The Taliban, which distanced itself from Saturday’s attack, have seen defections in recent months with some insurgents apparently adopting the I.S. flag to rebrand themselves as a more lethal force as NATO troops depart.
“We’ve known that I.S. has been in Afghanistan for some time. [Saturday’s] attack… may just reflect I.S.’s desire to appear active while it is under pressure in Iraq and Syria, but if we see follow-on attacks, a pattern may emerge,” said J.M. Berger, analyst and co-author of ISIS: The State of Terror. “However, I think caution is in order until we get a statement from one of I.S.’s official media foundations,” Berger told AFP.
In February a U.S.-led NATO drone strike killed Mullah Abdul Rauf Khadim, a former Taliban commander and a Guantanamo detainee who led around 300 men suspected of links to I.S. in the volatile southern province of Helmand. And in March Hafiz Waheed, a successor to Khadim, was killed along with nine others in the Sangin district of Helmand, according to the Afghan defense ministry.
It is not known whether the men had the official sanction of I.S., which announced its presence in South Asia a year ago but has struggled to expand its footprint as it did in the Middle East.
“Afghanistan is both geographically—and ideologically—far away from the Islamic State,” said Graeme Smith, a senior analyst with the International Crisis Group in Afghanistan.
Islamic State espouses a brand of Salafism at odds with the Hanafi school of Sunni Islam in Afghanistan, Smith pointed out. “It’s not clear how high Afghanistan figures in the Islamic State’s priority list,” he said.
Ghani has repeatedly raised the ominous prospect of I.S. making inroads into Afghanistan, without offering evidence.
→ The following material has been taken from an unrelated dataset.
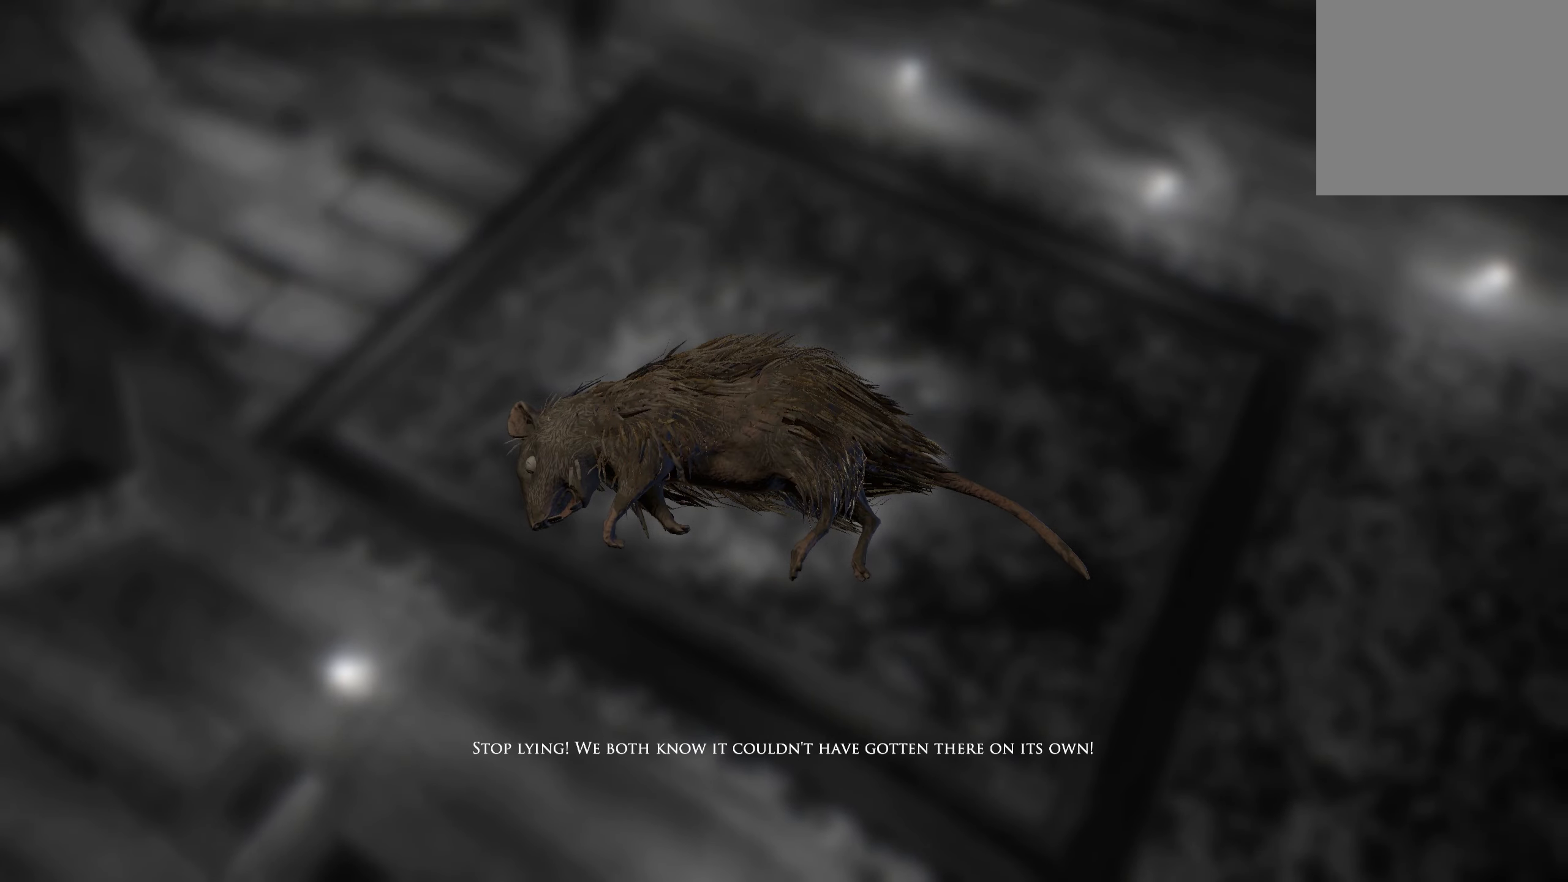
{"buttons": [], "left_stick": "center", "right_stick": "center", "events": []}
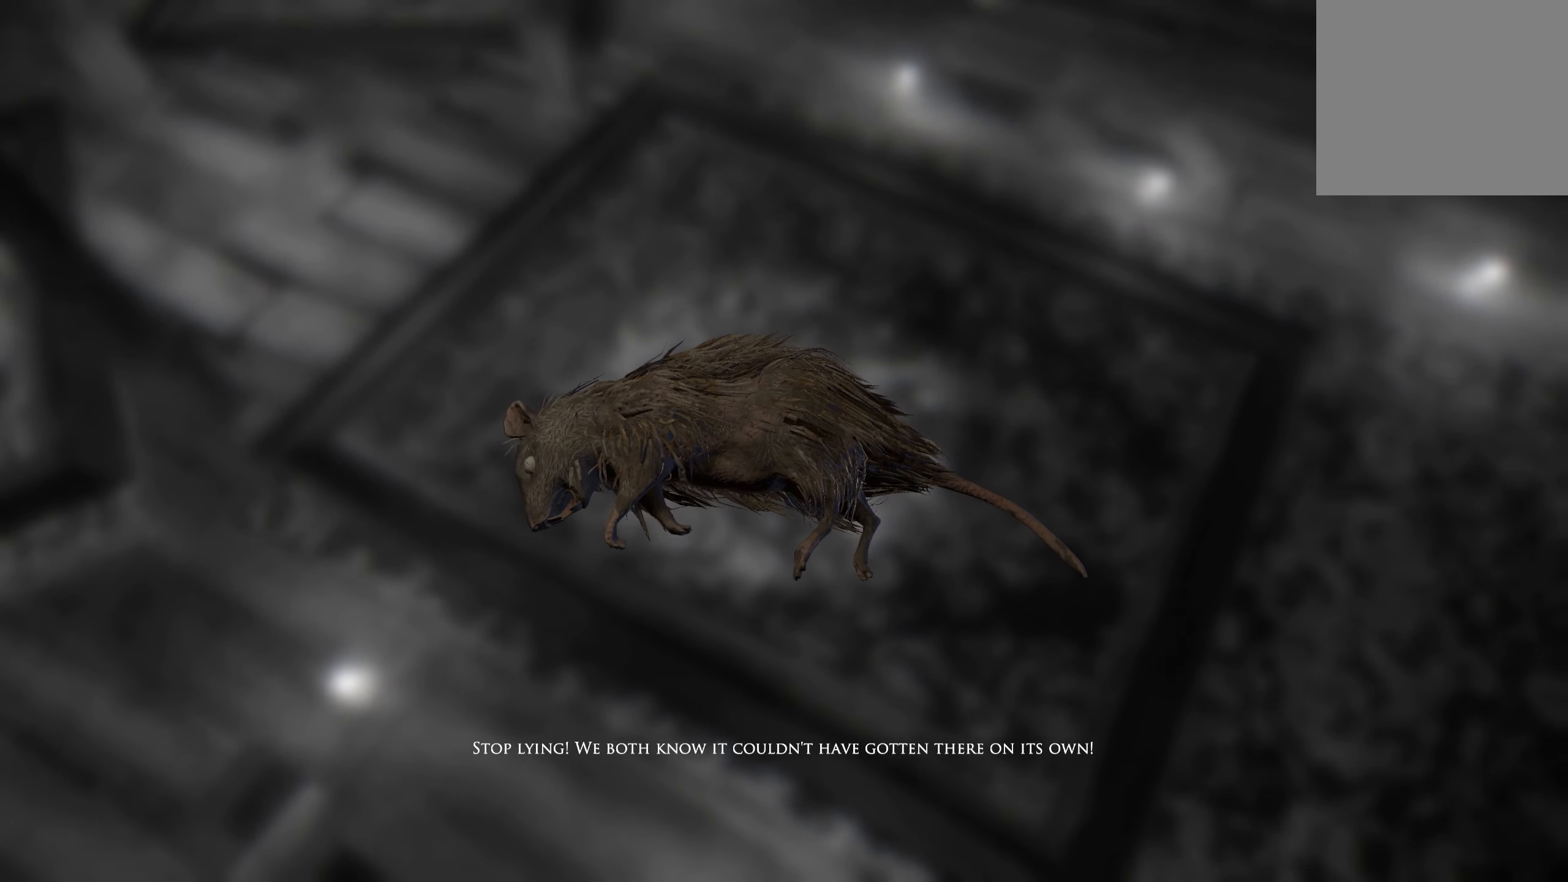
{"buttons": [], "left_stick": "center", "right_stick": "center", "events": []}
Some local observers accuse him of grabbing world attention by playing up the I.S. threat in the face of dwindling foreign aid and as international troops depart.
Barely 12,000 NATO troops remain in Afghanistan, from a peak of 130,000, to train and support local security forces. “I.S. in Afghanistan is more psychological warfare, more myth than reality,” said former Afghan intelligence chief Amrullah Saleh. “Has Abu Bakr al-Baghdadi claimed the Jalalabad bombing? No. Apart from the statement [from insurgents] does Afghanistan have anything to back up that I.S. was behind it?”
But whatever the color of the flag, the brands of terrorism remain the same, said Saleh.
Saturday’s attack bore chilling similarities to a Taliban suicide attack on Kabul Bank in Jalalabad in 2011, which killed nearly two dozen people as police officials were collecting their paychecks. “So we have mass murder exhibit A and mass murder exhibit B. It shows the same dirty and lethal tactics by insurgents operating with different brand names and flags,” Saleh said.
An upsurge in attacks has taken a heavy toll on ordinary Afghans, bracing for the Taliban’s annual spring offensive, which security analysts expect to be the bloodiest in a decade.
Already in the first three months of 2015 civilian casualties as a result of ground fighting were eight percent higher than during the same period last year, a recent U.N. report said.